Given text:
★ ★ ★

Your putting all those in your house?


----------



## susankat (Nov 15, 2008)

They are in my house along with 31 others.


----------



## mk4gti (Jun 15, 2010)

wow whats your electric bill like?


----------



## susankat (Nov 15, 2008)

Its not as bad as you think, this is a 4 bedroom house with a large living room, a/c during the summer, highest bill is less than 250. thats running an electric cook stove, all the tanks and 3 tv's running most of the time. Plus 2 computers. Most tanks will be on sponge filters by the end of Sept. and will consist of 3 linear pumps will make it even better wattage usage.


----------



## WhiteGloveAquatics (Sep 3, 2009)

Awesome, I am getting ready to make a built in stand thats a corner unit going to house 3 55's and a 40b plus 4 wet/dry sumps. All these angel babies need their own grow out space argh!

Good Luck and if you ever need to tickle a macgyver capable brain feel free to send me an email or message.


----------



## mk4gti (Jun 15, 2010)

All fish or do u keep any aquatic reptiles? right now im working on building a home for some razor back musk turtles.


----------



## susankat (Nov 15, 2008)

No reptiles. Really don't have an interest in them.


----------



## mk4gti (Jun 15, 2010)

I would like to do that in the study of my appartment but i think the weight will be too much for the 2nd floor


----------



## littlefish (Aug 4, 2010)

Wow, you have a special room where you keep them ?


----------



## susankat (Nov 15, 2008)

I use the dining room as my fish room. It's not used for anything else.


----------



## WhiteGloveAquatics (Sep 3, 2009)

You're going to need to buy or rent another dwelling soon.LOL. That or just watertight the house and live in a sub or scuba suit lol. Those days are coming fast for me. The 210 is the right size my wife always tells me enjoy it as a fish tank cause you're gonna get buried in that thing lol.


----------



## MediaHound (Jul 19, 2006)

Looking good, congrats!


----------



## theguppyman (Jan 10, 2010)

update plz


----------



## susankat (Nov 15, 2008)

Updates soon, still hooking up tanks.


----------



## automatic-hydromatic (Oct 18, 2010)

what in the world are you going to put in all of those?


----------



## susankat (Nov 15, 2008)

Most will be growouts for my bristlenose, since I have so many of them. Albinos, long fin and shortfins, browns longfin and shortfins, calico longfins and shortfins, green dragons and others. Killie tanks, different cories.


----------



## ValorieMackison (Dec 10, 2010)

I'd love to have a setup like that, if I could just figure out the proper wordage to keep my husband from having a stroke!


----------



## Xailiar (Jan 2, 2011)

Update?


----------



## petlover516 (Nov 12, 2008)

wow susan, are there anyother tanks you have now that i haven't heard about? i havent been on this forum since you had just finished establishing the 220 lol.


----------



## susankat (Nov 15, 2008)

Still need to get a hanging light over the top row and one more tank to get cleaned.










Some of what is going in these tanks

This is just a start of the bns, still have more to catch.


















Sturisoma juvie


----------



## petlover516 (Nov 12, 2008)

looks good. ru breeding the bns?


----------



## susankat (Nov 15, 2008)

★ ★ ★

Dataset extract:
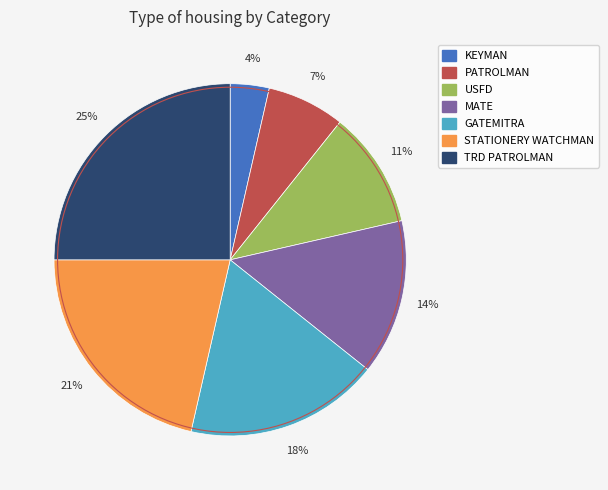

Which category has the smallest portion of the pie?

KEYMAN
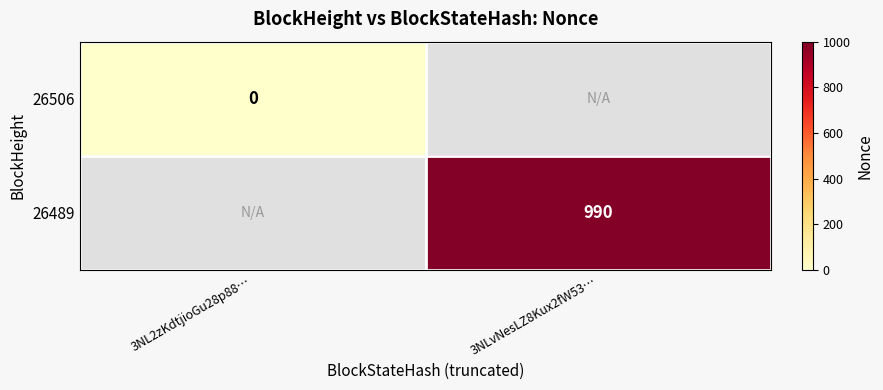

Is it true that 26489 equals 1638.6 at 3NLvNesLZ8Kux2fW53…?

False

★ ★ ★

Brief: Revise the fish tank thread from "Its not as bad" up to and including "out space argh!", changing "sponge filters" to "box filters". The data is separate material, apart from the fish tank thread.

Exercise answer:
Its not as bad as you think, this is a 4 bedroom house with a large living room, a/c during the summer, highest bill is less than 250. thats running an electric cook stove, all the tanks and 3 tv's running most of the time. Plus 2 computers. Most tanks will be on box filters by the end of Sept. and will consist of 3 linear pumps will make it even better wattage usage.


----------



## WhiteGloveAquatics (Sep 3, 2009)

Awesome, I am getting ready to make a built in stand thats a corner unit going to house 3 55's and a 40b plus 4 wet/dry sumps. All these angel babies need their own grow out space argh!